How to Get an Overtired Baby to Sleep
Dealing with an overtired baby who won't sleep can be exhausting and frustrating for parents.
Establishing a consistent bedtime routine and sticking to it can help prepare your child for sleep at the end of each day. It also doesn't hurt to try other tricks, such as playing music, to soothe her to sleep when she's too tired and fussy to relax.
Implement a bedtime routine and stick to it. You can give your child a bath, read him a story, offer one last feeding and lay him down for the night. Eventually a baby will begin to recognize the signs and relax and prepare for sleep.
Keep the room cool. Many parents make the mistake of keeping the temperature too warm for babies to sleep comfortably.

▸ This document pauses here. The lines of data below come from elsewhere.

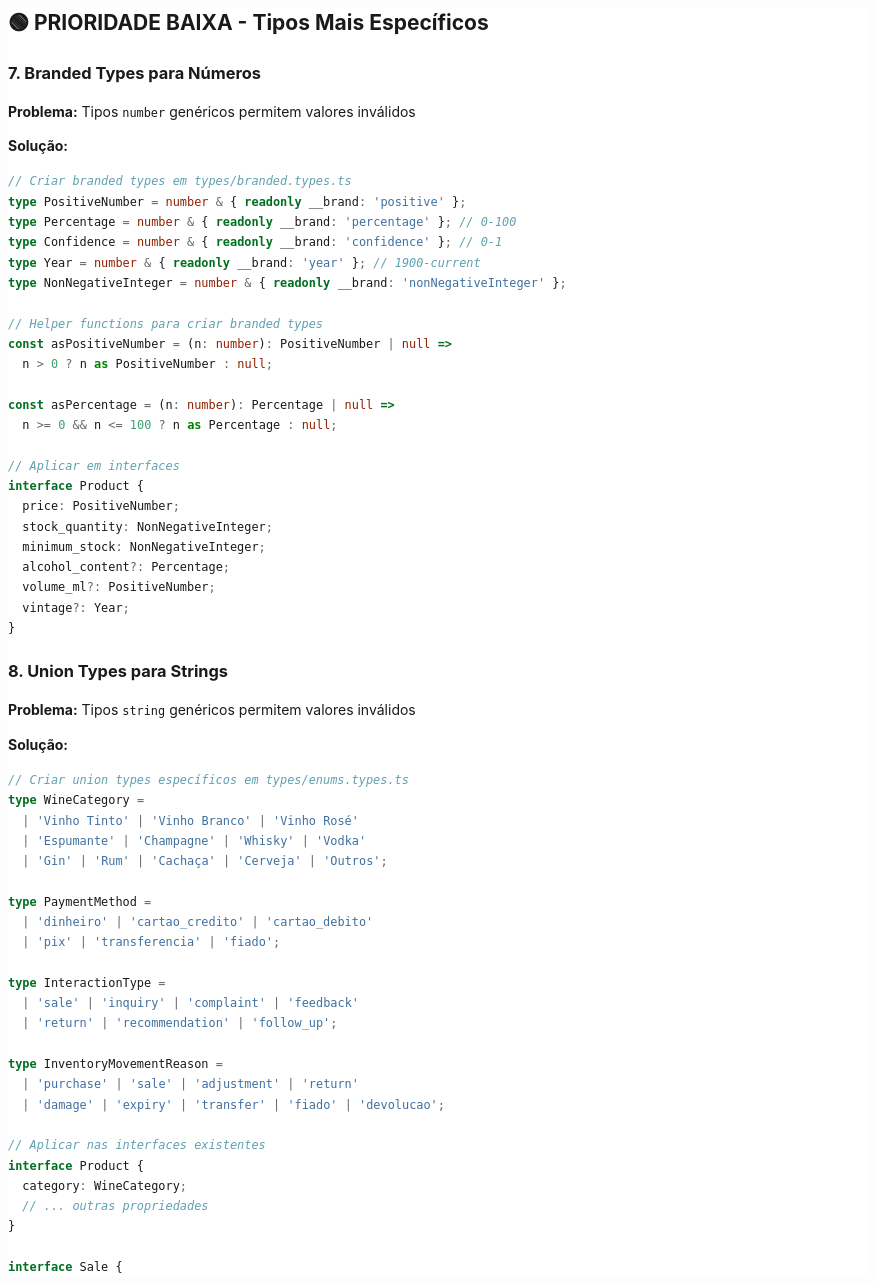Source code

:
## 🟢 PRIORIDADE BAIXA - Tipos Mais Específicos

### 7. Branded Types para Números

**Problema:** Tipos `number` genéricos permitem valores inválidos

**Solução:**
```typescript
// Criar branded types em types/branded.types.ts
type PositiveNumber = number & { readonly __brand: 'positive' };
type Percentage = number & { readonly __brand: 'percentage' }; // 0-100
type Confidence = number & { readonly __brand: 'confidence' }; // 0-1
type Year = number & { readonly __brand: 'year' }; // 1900-current
type NonNegativeInteger = number & { readonly __brand: 'nonNegativeInteger' };

// Helper functions para criar branded types
const asPositiveNumber = (n: number): PositiveNumber | null => 
  n > 0 ? n as PositiveNumber : null;

const asPercentage = (n: number): Percentage | null => 
  n >= 0 && n <= 100 ? n as Percentage : null;

// Aplicar em interfaces
interface Product {
  price: PositiveNumber;
  stock_quantity: NonNegativeInteger;
  minimum_stock: NonNegativeInteger;
  alcohol_content?: Percentage;
  volume_ml?: PositiveNumber;
  vintage?: Year;
}
```

### 8. Union Types para Strings

**Problema:** Tipos `string` genéricos permitem valores inválidos

**Solução:**
```typescript
// Criar union types específicos em types/enums.types.ts
type WineCategory = 
  | 'Vinho Tinto' | 'Vinho Branco' | 'Vinho Rosé' 
  | 'Espumante' | 'Champagne' | 'Whisky' | 'Vodka' 
  | 'Gin' | 'Rum' | 'Cachaça' | 'Cerveja' | 'Outros';

type PaymentMethod = 
  | 'dinheiro' | 'cartao_credito' | 'cartao_debito' 
  | 'pix' | 'transferencia' | 'fiado';

type InteractionType = 
  | 'sale' | 'inquiry' | 'complaint' | 'feedback' 
  | 'return' | 'recommendation' | 'follow_up';

type InventoryMovementReason = 
  | 'purchase' | 'sale' | 'adjustment' | 'return' 
  | 'damage' | 'expiry' | 'transfer' | 'fiado' | 'devolucao';

// Aplicar nas interfaces existentes
interface Product {
  category: WineCategory;
  // ... outras propriedades
}

interface Sale {
```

Dress your baby lightly in the same amount of clothes you wear to bed. If your baby has cold hands and feet throughout the night, try one of the wearable blankets made for infants that you can find at any baby store. Heavy blankets, mattress covers and quilts have been linked to a higher risk of sudden infant death syndrome, so avoid placing these items in her crib.
Turn down the lights. Soothe your baby by keeping her room dark during naps and at bedtime. The room does not have to be completely dark, but an overstimulated baby will respond well to a mostly dark room with just the light from a small lamp or nightlight.
Give your baby something to look at or listen to that will focus and calm him. Your overstimulated baby may respond well to a slow-moving mobile that he can focus on while he soothes himself to sleep, and he may enjoy white noise, soothing music or a bedtime story while drifting off to dreamland.
Swaddle your baby. Use a thin receiving blanket or a specially designed swaddling blanket to keep your baby's upper body wrapped tight and cozy. Ensure you can still slip your fingers in between her chest and the blanket to avoid interfering with her breathing. Swaddling can soothe a fussy, overtired baby and help her get some sleep. Newborns are accustomed to the womb's cramped quarters and swaddling can help recreate that feeling.
Pay attention to your infant and watch for cues that he's sleepy -- yawning and less active -- before he gets overtired.
The American Academy of Pediatrics recommends putting your child to sleep on her back to lower the risk of sudden infant death syndrome.